Saking uniknya seorang manusia tak mungkin keadaan statis didapat, terlebih ketika bersosialisasi. Terkadang keunikan yang satu lebih menonjol daripada yang lain. Tidak terkecuali dominasi sebuah karakter. Maka bisa dipastikan dalam keadaan paling normal pun konflik akan hadir. Bahkan keadaan yang terlalu tenanglah yang memunculkan konflik.
Melihat kondisi demikian, lalu bagaimana Islam memandang sebuah konflik?.
Konflik sebagai tanda belum ada kesepakatan
Kata sepakat atau mufakat dalam istilah musyawarah adalah tujuan. Dari sepakat tersebut ada kontrak bersama dimana akan mengesampingan keinginan pribadi diatas orang banyak. Maka indikasi kesepakatan dipaksakan adalah terjadinya konflik. Baiknya tentu berdiskusi ulang mengenai kesepakatan.
Konflik Sebagai Ajang Intorspeksi
Alangkah indahnya bila setiap muslim selalu berintrospeksi terlebih dahulu ketika terjadi konflik. Selalu merasa mungkin saya salah dan dia benar, berpikir mungkin ada manifestasi saya sehingga dia demikian. Maka dipastikan konflik akan menjadi indah dan tidak membesar kepada pertikaian. Seperti perkataan psikolog ternama ‘ketika kita tidak bisa mengubah orang lain, maka rubahlah diri sendiri’
Konflik tidak selalu diekspresikan dengan marah
Marah dapat mendatangkan konflik namun konflik belum tentu mendatangkan marah. Marah itu sebenarnya komunikasi namun dengan emosi yang tinggi. Perasaan lebih mendominasi daripad akal sehat, karena bila akan sehat lebih dominan tentu ekspresinya bukan marah. Kendalikan marah, yakinkan bahwa dengan marah konflik bukan otomatis selesai mungkin memperburuk.
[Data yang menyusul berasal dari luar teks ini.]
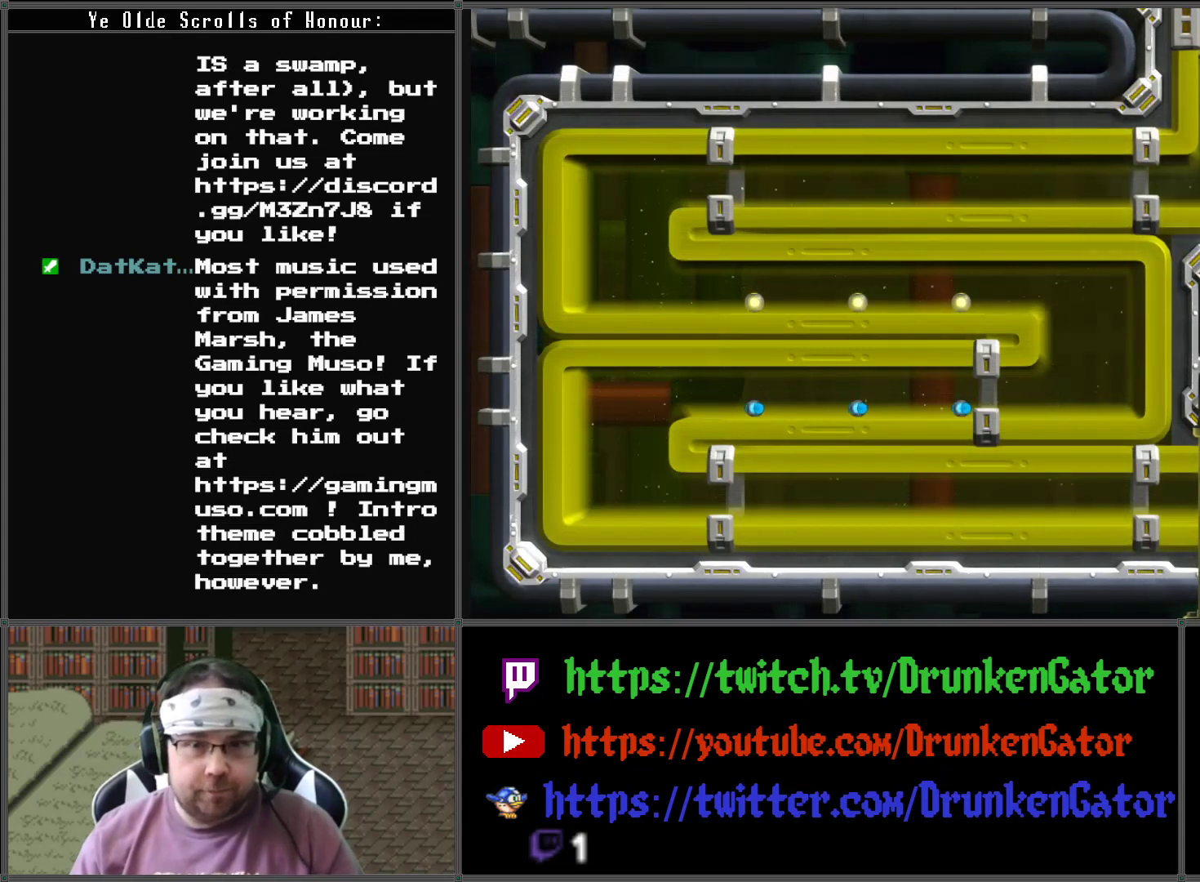
{"buttons": ["A", "DPAD_DOWN", "DPAD_LEFT"], "left_stick": "center", "right_stick": "center", "events": [[200, "A", "up"], [267, "A", "down"]]}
عَنْ اَبِى هُرَيْرَةَ رض اَنَّ رَجُلاً قَالَ لِلنَّبِيّ ص: اَوْصِنِى، قَالَ: لاَ تَغْضَبْ. فَرَدَّدَ مِرَارًا، قَالَ: لاَ تَغْضَبْ. البخارى
Dari Abu Hurairah RA, ia berkata : Sesungguhnya ada seorang laki-laki berkata kepada Nabi SAW, “Nasehatilah saya, ya Rasulullah”. Rasulullah SAW bersabda, “Jangan marah”. Orang itu mengulanginya beberapa kali. Nabi SAW bersabda, “Jangan marah”. [HR. Bukhari juz 7, hal. 99]
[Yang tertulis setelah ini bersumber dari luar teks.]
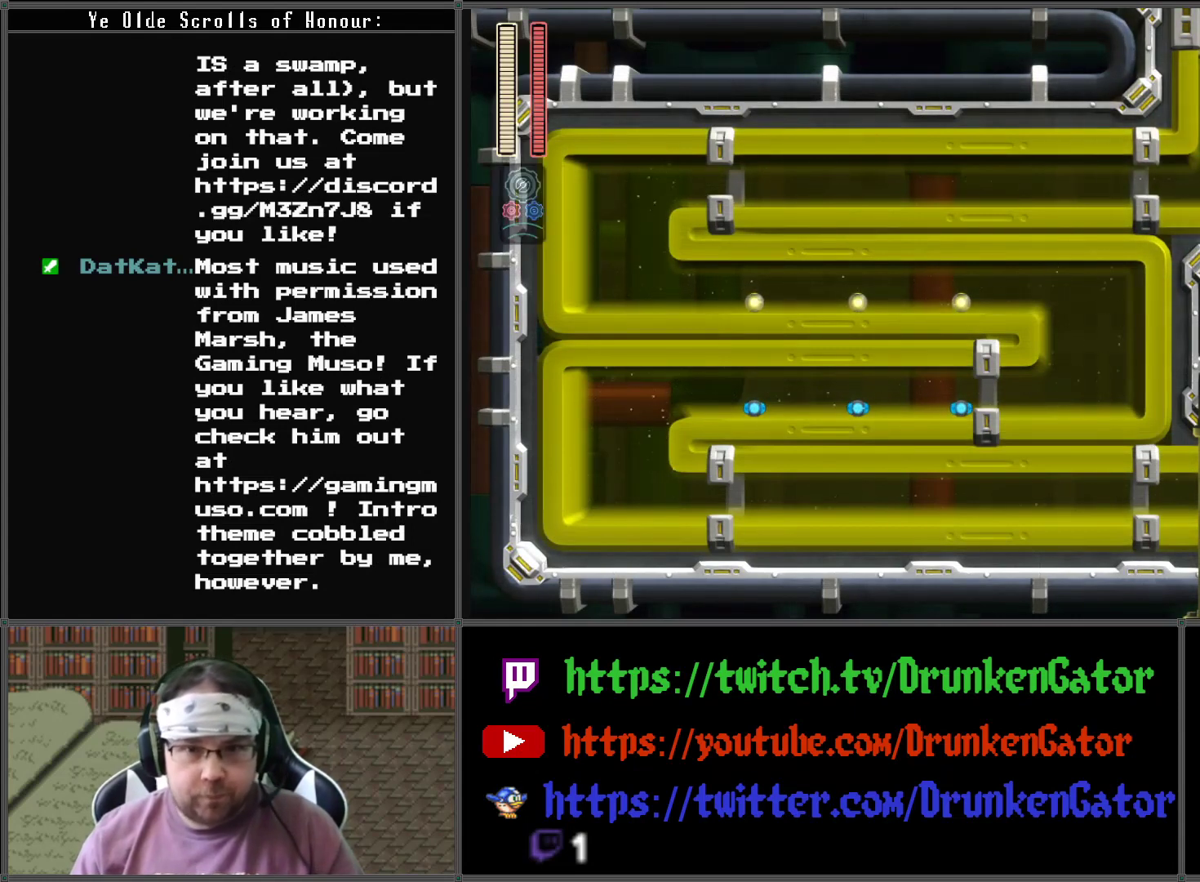
{"buttons": ["DPAD_LEFT"], "left_stick": "center", "right_stick": "center", "events": [[100, "A", "up"], [133, "A", "down"], [500, "A", "up"], [500, "DPAD_DOWN", "up"]]}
Setelah anda bisa mengendalikan amarah, anda akan terkaget-kaget sendiri bahwa ternyata seluruh manusia itu pada dasarnya penuh cinta kasih. Anda menjadi orang yang penuh kelembutan dan memandang dunia tidak dengan perpesktif yang sempit. Ingat ini adalah upah dari ikhtiar kita mendekatkan diri kepada Allah SWT, maka imbalannya kita diberikan jiwa yang lapang. Kita jadi semakin rendah hati karena semua ini pemberian-Nya sang Ar-Rahman Ar-Rahim.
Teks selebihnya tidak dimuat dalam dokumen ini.